Whenever Congress and the White House cut support for poverty programs, ideologues on the right assert that churches can and should fill the void--that faith-based, private charity is morally superior to government assistance, not to mention more effective. Expect to hear that argument advanced by proponents of the mean-spirited, budget deal that Republicans and Democrats struck this weekend to avert a government shutdown.

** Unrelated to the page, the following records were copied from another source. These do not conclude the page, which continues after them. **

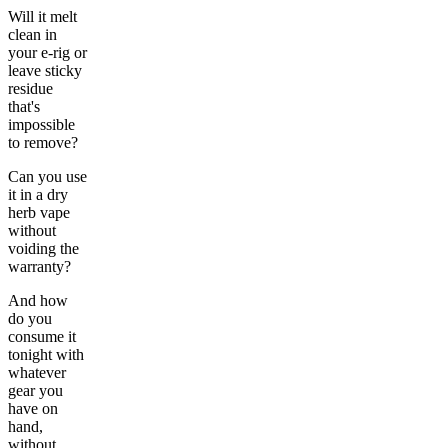
Will it melt
clean in
your e-rig or
leave sticky
residue
that's
impossible
to remove?
Can you use
it in a dry
herb vape
without
voiding the
warranty?
And how
do you
consume it
tonight with
whatever
gear you
have on
hand,
without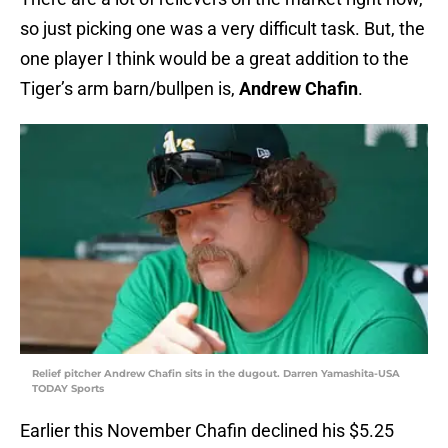
so just picking one was a very difficult task. But, the
one player I think would be a great addition to the
Tiger’s arm barn/bullpen is,
Andrew Chafin
.
Relief pitcher Andrew Chafin sits in the dugout. Darren Yamashita-USA
TODAY Sports
Earlier this November Chafin declined his $5.25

There is one simple problem with this argument: there is no evidence that it is true. In a recent post on the faith-based initiatives of the Bush and Obama administrations, Mark Silk demonstrates that congregations "have proven to have only limited capacity to offer the kinds of spiritual outreach and social services" that would transform poor communities. Silk points for a recent study by Mark Chaves, a sociologist at Duke University and Bob Wineburg at the University of North Carolina, Greensboro. They concluded:
National and local studies make clear that congregations occupy an important but limited place in community social welfare systems. These studies also make clear that, far from constituting an alternative to that system, congregations’ social service activity depends on it. The faith-based initiative, which attempted to bypass already existing organizational networks and systems of support in favor of resourcing one small part of those systems, failed to increase congregations’ role in those networks and systems in part because the initiative was built on false assumptions about congregations’ place in them.
Few religious communities have the resources to patch the holes that our timid, hard-hearted political leaders keep cutting in the social safety net.